┌──
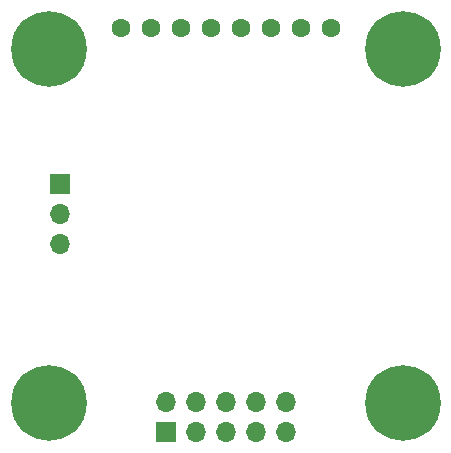
<source format=gbr>
%TF.GenerationSoftware,KiCad,Pcbnew,7.0.7*%
%TF.CreationDate,2024-02-22T12:38:55+00:00*%
%TF.ProjectId,gaugeInterface_rev0,67617567-6549-46e7-9465-72666163655f,rev?*%
%TF.SameCoordinates,Original*%
%TF.FileFunction,Soldermask,Bot*%
%TF.FilePolarity,Negative*%
%FSLAX46Y46*%
G04 Gerber Fmt 4.6, Leading zero omitted, Abs format (unit mm)*
G04 Created by KiCad (PCBNEW 7.0.7) date 2024-02-22 12:38:55*
%MOMM*%
%LPD*%
G01*
G04 APERTURE LIST*
%ADD10C,0.800000*%
%ADD11C,6.400000*%
%ADD12R,1.700000X1.700000*%
%ADD13O,1.700000X1.700000*%
%ADD14C,1.600000*%
G04 APERTURE END LIST*
D10*
%TO.C,H3*%
X32600000Y-35000000D03*
X33302944Y-33302944D03*
X33302944Y-36697056D03*
X35000000Y-32600000D03*
D11*
X35000000Y-35000000D03*
D10*
X35000000Y-37400000D03*
X36697056Y-33302944D03*
X36697056Y-36697056D03*
X37400000Y-35000000D03*
%TD*%
%TO.C,H4*%
X2600000Y-35000000D03*
X3302944Y-33302944D03*
X3302944Y-36697056D03*
X5000000Y-32600000D03*
D11*
X5000000Y-35000000D03*
D10*
X5000000Y-37400000D03*
X6697056Y-33302944D03*
X6697056Y-36697056D03*
X7400000Y-35000000D03*
%TD*%
%TO.C,H1*%
X2600000Y-5000000D03*
X3302944Y-3302944D03*
X3302944Y-6697056D03*
X5000000Y-2600000D03*
D11*
X5000000Y-5000000D03*
D10*
X5000000Y-7400000D03*
X6697056Y-3302944D03*
X6697056Y-6697056D03*
X7400000Y-5000000D03*
%TD*%
D12*
%TO.C,J2*%
X6000000Y-16475000D03*
D13*
X6000000Y-19015000D03*
X6000000Y-21555000D03*
%TD*%
D14*
%TO.C,J3*%
X11110000Y-3200000D03*
X13650000Y-3200000D03*
X16190000Y-3200000D03*
X18730000Y-3200000D03*
X21270000Y-3200000D03*
X23810000Y-3200000D03*
X26350000Y-3200000D03*
X28890000Y-3200000D03*
%TD*%
D10*
%TO.C,H2*%
X32600000Y-5000000D03*
X33302944Y-3302944D03*
X33302944Y-6697056D03*
X35000000Y-2600000D03*
D11*
X35000000Y-5000000D03*
D10*
X35000000Y-7400000D03*
X36697056Y-3302944D03*
X36697056Y-6697056D03*
X37400000Y-5000000D03*
%TD*%
D12*
%TO.C,J1*%
X14920000Y-37460000D03*
D13*
X14920000Y-34920000D03*
X17460000Y-37460000D03*
X17460000Y-34920000D03*
X20000000Y-37460000D03*
X20000000Y-34920000D03*
X22540000Y-37460000D03*
X22540000Y-34920000D03*
X25080000Y-37460000D03*
X25080000Y-34920000D03*
%TD*%
M02*

</source>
└──
-- ABOUT THIS TASK --
Where a line in the preceding listing contains the word "APERTURE", include it in your count, and reply with that number alone.

-- WRITTEN RESPONSE --
2